Sommerzeit ist Urlaubszeit - das gilt heuer nur bedingt. Mit dem Reisebus an die Adriaküste fahren ist heuer nicht selbstverständlich. Ursache ist das Coronavirus. Für die Reisebüros und Fahrtenanbieter ist die Pandemie vor allem eins: Gefährlich für die Existenz. Ein Bad Kissinger Unternehmen dieser Branche hat sich wegen der Umstände dazu entschlossen, sein Reisebüro zu schließen.

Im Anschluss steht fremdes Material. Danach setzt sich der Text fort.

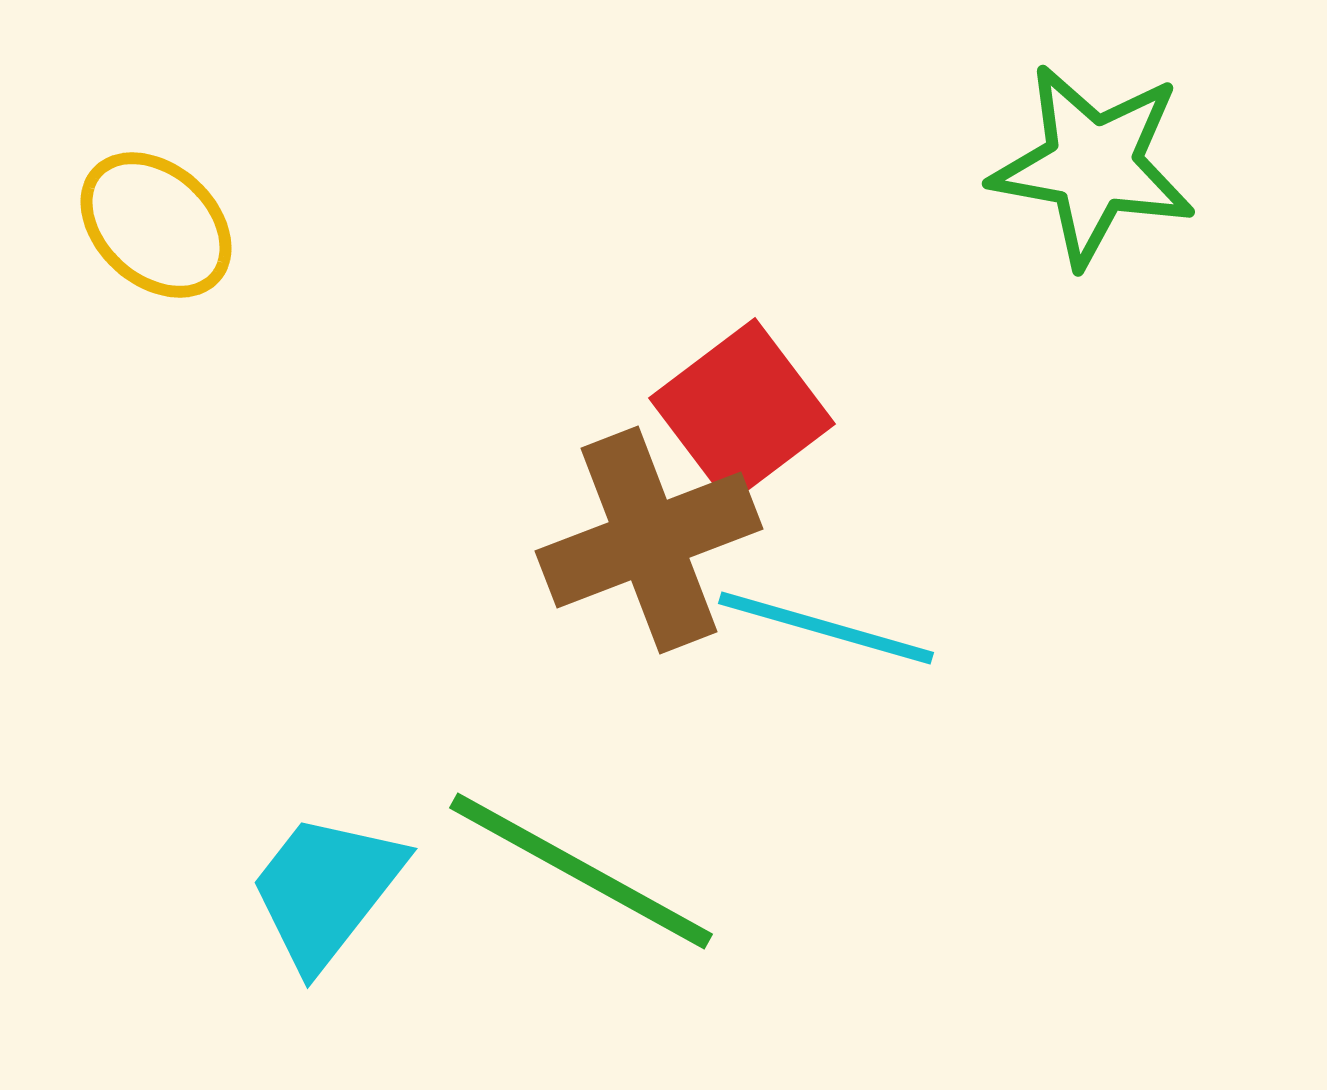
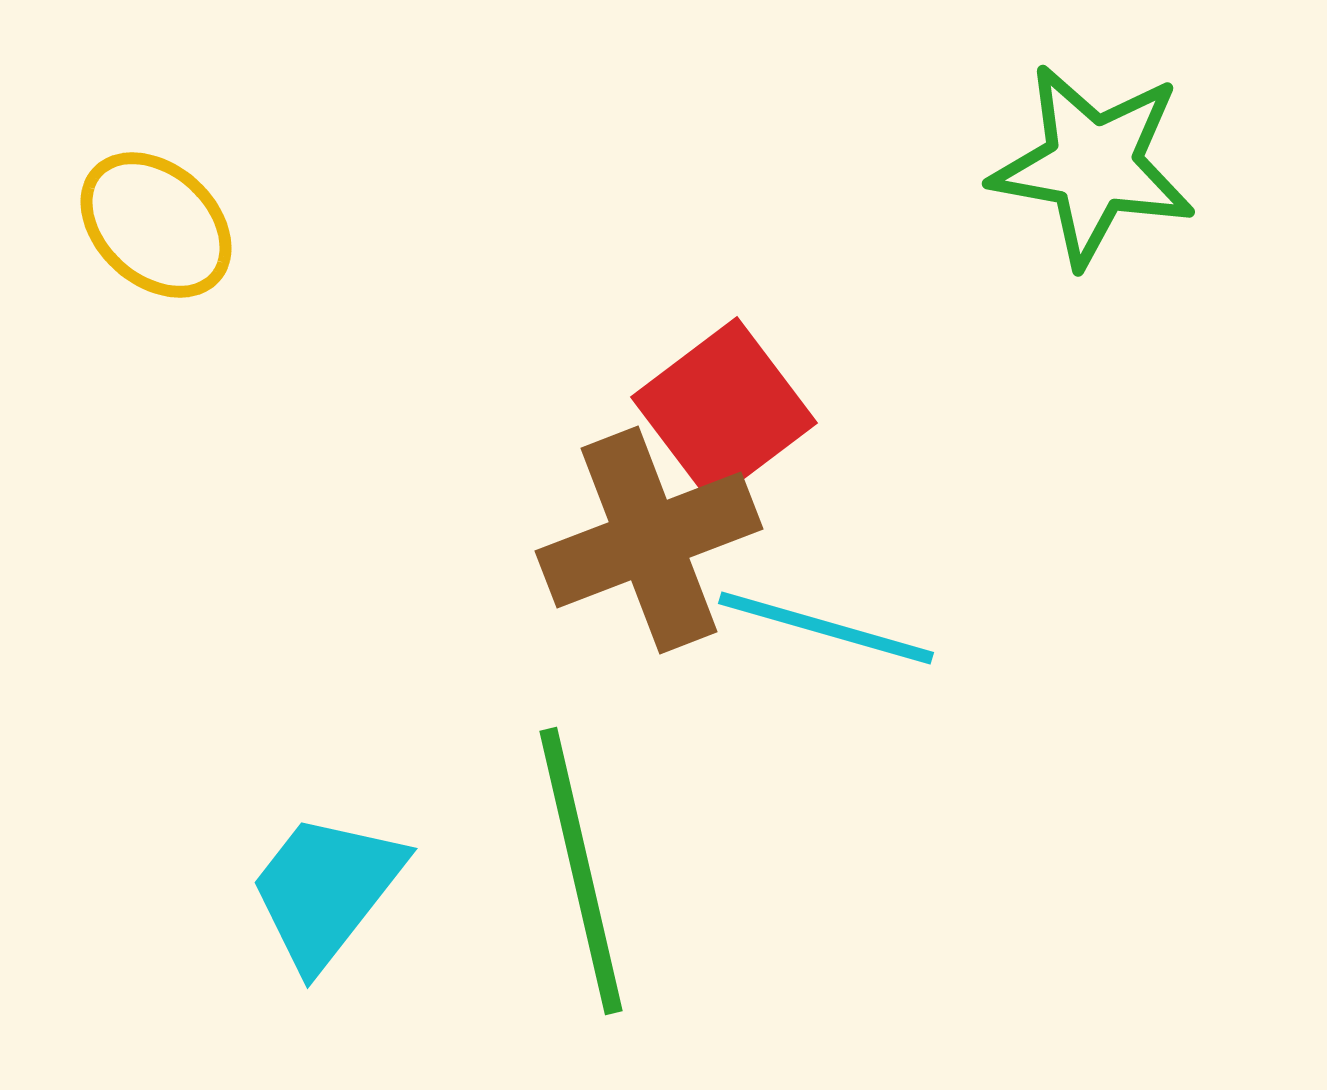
red square: moved 18 px left, 1 px up
green line: rotated 48 degrees clockwise
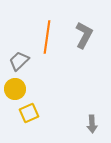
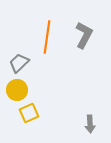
gray trapezoid: moved 2 px down
yellow circle: moved 2 px right, 1 px down
gray arrow: moved 2 px left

Corona-Pandemie sorgt für Probleme in der Reisebranche

Der Inhaber verwies gegenüber der Redaktion auf die Homepage seines Reisebüros. Dort veröffentlichte er einen Text, in dem er die Kunden über die Schließung informierte. Das Verreisen berge während der Corona-Pandemie ein unkalkulierbares Risiko.

Unternehmen reagierte auf die Situation

Die Folge daraus: Das Unternehmen müsse sich von den eigenveranstalteten Katalogreisen trennen. Mit einer solchen Entwicklung sei zu Beginn des Jahres nicht zu rechnen gewesen. Das Reisebüro schließt zum 31. August.

Wie geht es weiter?

Das komplette Ende für das Unternehmen ist es allerdings nicht. Auf der Homepage heißt es: "Wir werden weiterhin im Linien-, Schul- und Anmietverkehr tätig sein und auch Gruppen sowie Vereine gerne bei der Reiseplanung unterstützen."

Karola Frischat, vom gleichnamigen Reisebüro in Burkardroth, bietet ebenfalls Busreisen an. Im Gegensatz zum Bad Kissinger Unternehmer muss sie Busse anmieten. "Momentan ist es sehr verhalten. Die Leute wollen mit Masken nicht in den Bus", sagt sie. Von den Fahrten, die stattfinden, weiß sie, dass die Busse nicht voll besetzt sind. "Die Leute haben derzeit gemischte Gefühle. Manche wollen weg, andere haben Angst", erklärt sie sich die Situation.